An amplicon of the expected size (~380 bp) was obtained from the two symptomatic samples. The amplified DNA product was purified from the gel using an extraction kit (Bio–Rad, Hercules, CA, USA) and cloned into the pCR4–TOPO vector (Invitrogen). The recombinant plasmid DNA was transformed into competent E. coli cells. After screening by PCR, four clones containing the expected size fragment were sequenced on an ABI Avant 3100 Genetic analyzer using BigDye 3.2 chemistry by EcoGene (Auckland, New Zealand). The sequences were analysed using the nucleotide Basic Local Alignment Search Tool (BLAST: National Center for Biotechnology Information: http://www.ncbi.nlm.nih.gov). The sequences were identical and had 97% nucleotide identity with the replicase gene of Tomato mosaic virus (ToMV) (GenBank Accession Nos: DQ873692, AB083196 and AJ417701) and Tobacco mosaic virus (TMV) (GenBank Accession Nos: AJ243571, Z92909 and X02144). These TMV GenBank accession numbers are now classified as ToMV by the International Committee on Taxonomy of Viruses (Lewandowski 2005).

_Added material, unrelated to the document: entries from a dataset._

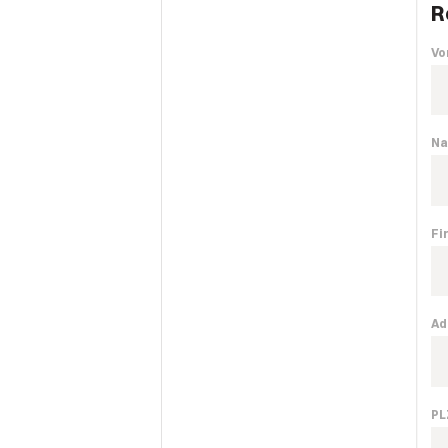
R
Vo
Na
Fi
Ad
PL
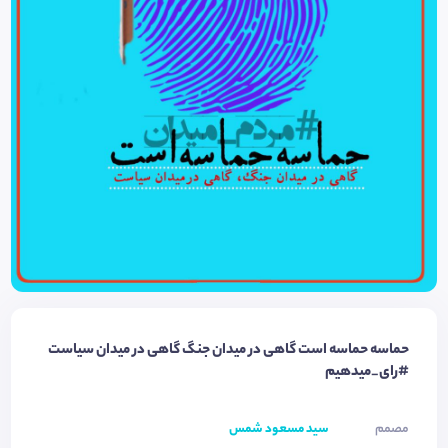
حماسه حماسه است گاهی در میدان جنگ گاهی در میدان سیاست
#رای_میدهیم
مصمم
سید مسعود شمس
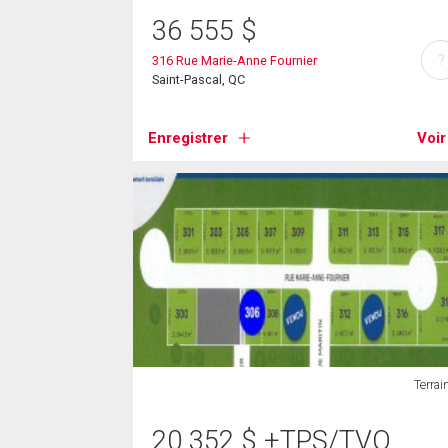
36 555
$
?
316 Rue Marie-Anne Fournier
Saint-Pascal, QC
Enregistrer
Voir
Terrai
20 352
$
+TPS/TVQ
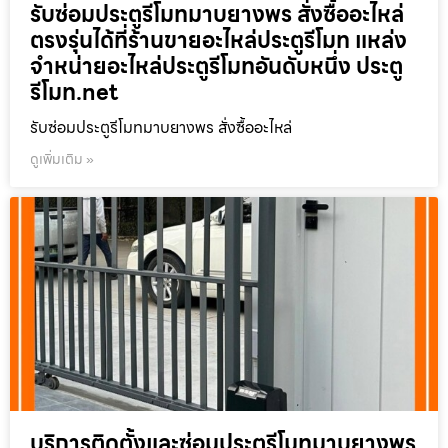
รับซ่อมประตูรีโมทมาบยางพร สั่งซื้ออะไหล่
ตรงรุ่นได้ที่ร้านขายอะไหล่ประตูรีโมท แหล่ง
จำหน่ายอะไหล่ประตูรีโมทอันดับหนึ่ง ประตู
รีโมท.net
รับซ่อมประตูรีโมทมาบยางพร สั่งซื้ออะไหล่
ดูเพิ่มเติม »
บริการติดตั้งและซ่อมประตูรีโมทมาบยางพร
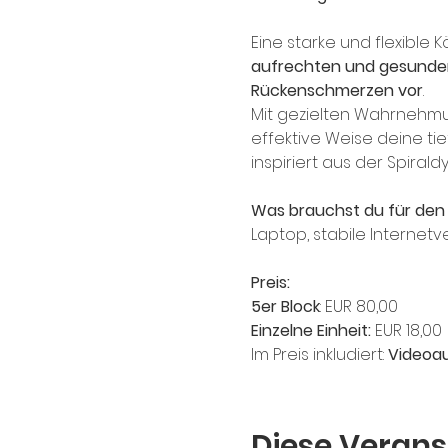
Eine starke und flexible 
aufrechten und gesunde
Rückenschmerzen vor
.
Mit gezielten Wahrnehmun
effektive Weise deine tie
inspiriert aus der Spira
Was brauchst du für den 
Laptop, stabile Internet
Preis:
5er Block
: EUR 80,00
Einzelne Einheit:
 EUR 18,00 
Im Preis inkludiert: 
Videoau
Diese Verans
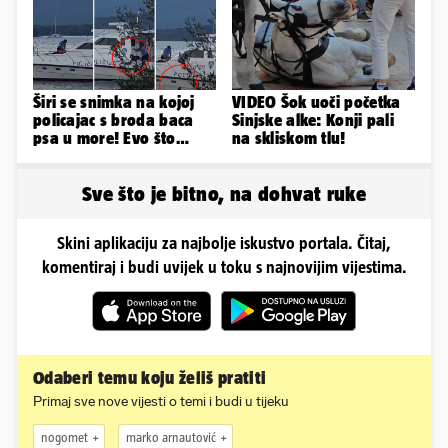
Širi se snimka na kojoj
VIDEO Šok uoči početka
policajac s broda baca
Sinjske alke: Konji pali
psa u more! Evo što
na skliskom tlu!
kažu: 'Samo smo ga
pustili'
Sve što je bitno, na dohvat ruke
Skini aplikaciju za najbolje iskustvo portala. Čitaj,
komentiraj i budi uvijek u toku s najnovijim vijestima.
Odaberi temu koju želiš pratiti
Primaj sve nove vijesti o temi i budi u tijeku
nogomet
marko arnautović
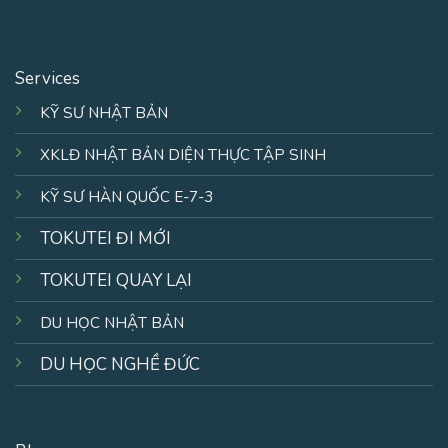
Services
KỸ SƯ NHẬT BẢN
XKLĐ NHẬT BẢN DIỆN THỰC TẬP SINH
KỸ SƯ HÀN QUỐC E-7-3
TOKUTEI ĐI MỚI
TOKUTEI QUAY LẠI
DU HỌC NHẬT BẢN
DU HỌC NGHỀ ĐỨC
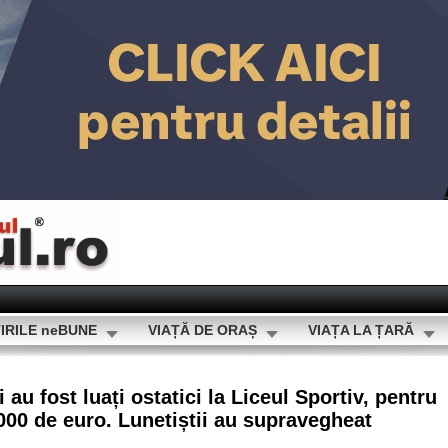
IRILE neBUNE
VIAȚĂ DE ORAȘ
VIAȚA LA ȚARĂ
 au fost luați ostatici la Liceul Sportiv, pentru
.000 de euro. Lunetiștii au supravegheat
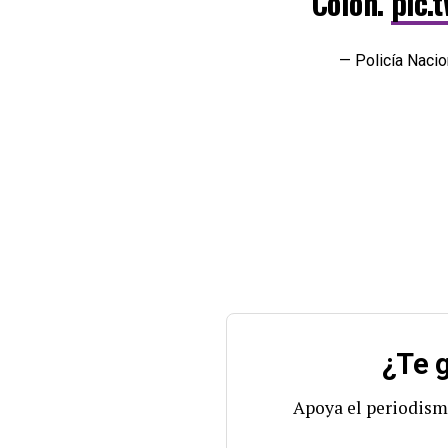
Colón.
pic.
— Policía Naci
¿Te g
Apoya el periodism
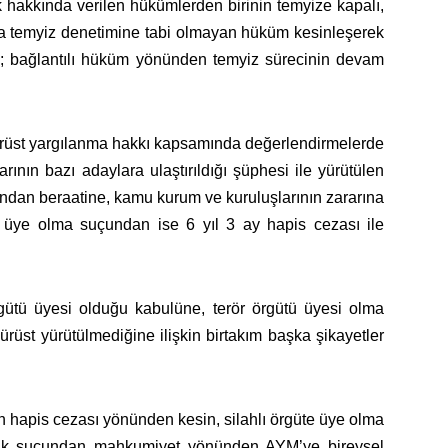
k hakkında verilen hükümlerden birinin temyize kapalı,
ra temyiz denetimine tabi olmayan hüküm kesinleşerek
k; bağlantılı hüküm yönünden temyiz sürecinin devam
ürüst yargılanma hakkı kapsamında değerlendirmelerde
ın bazı adaylara ulaştırıldığı şüphesi ile yürütülen
dan beraatine, kamu kurum ve kuruluşlarının zararına
e üye olma suçundan ise 6 yıl 3 ay hapis cezası ile
örgütü üyesi olduğu kabulüne, terör örgütü üyesi olma
rüst yürütülmediğine ilişkin birtakım başka şikayetler
n hapis cezası yönünden kesin, silahlı örgüte üye olma
cılık suçundan mahkumiyet yönünden AYM’ye bireysel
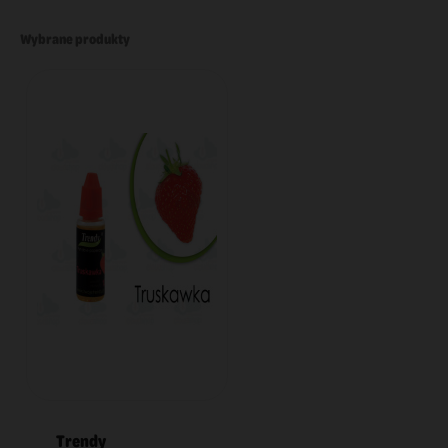
Wybrane produkty
Trendy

The identity of the virus was confirmed by RT–PCR using discriminative species-specific primers for TMV and ToMV (Jacobi et al. 1998). The TMV-2 reverse primer and TMV-1 forward primer are expected to amplify a 422 bp PCR product within the viral movement protein gene of TMV, while the ToMV-5 reverse primer (5458–5436 nt of TMV-L, GeneBank Accession No. X02144) and ToMV-6 forward primer (4951–4976 nt) amplify a product of 508 bp within the same gene of ToMV. PCR reactions were done in a 20 µL volume, containing 1× GoTaq^® Green Master Mix, 0.5 µM of either primer pair and 2 µL of cDNA. The PCR cycle for both viruses was performed as follows: initial denaturation at 94°C for 5 min, 40 cycles of 94°C for 30s, 62°C for 45s, and 72°C for 1 min, and a final elongation at 72°C for 5 min. No PCR product was obtained using the TMV-specific primers but a ~500 bp band was obtained with the ToMV primers (Fig. 3a and 3b). The product was cloned and two clones were sequenced as described above. The consensus sequence was submitted to GenBank (GenBank Accession No. HM026496) and analysis showed 100% nucleotide identity with ToMV (GenBank Accession Nos: AF 332868 and AB355139) confirming that G. lucida was infected only with ToMV.

The virus isolated from G. lucida was identified as ToMV based on molecular analysis with supporting evidence from electron microscopy. ToMV has been reported previously in New Zealand but was thought to be a strain of TMV (Pennycook 1989). This is the first definite report of ToMV in New Zealand and the first report of any virus infecting the native plant G. lucida. ToMV is associated with diseases in a variety of annual and perennial plants and trees (Jacobi et al. 1992). Symptoms include leaf mottling, mosaic, necrosis and total crop loss. The virus is seed- and soil-borne but is primarily disseminated by human handling and contaminated tools (Broadbent 1976).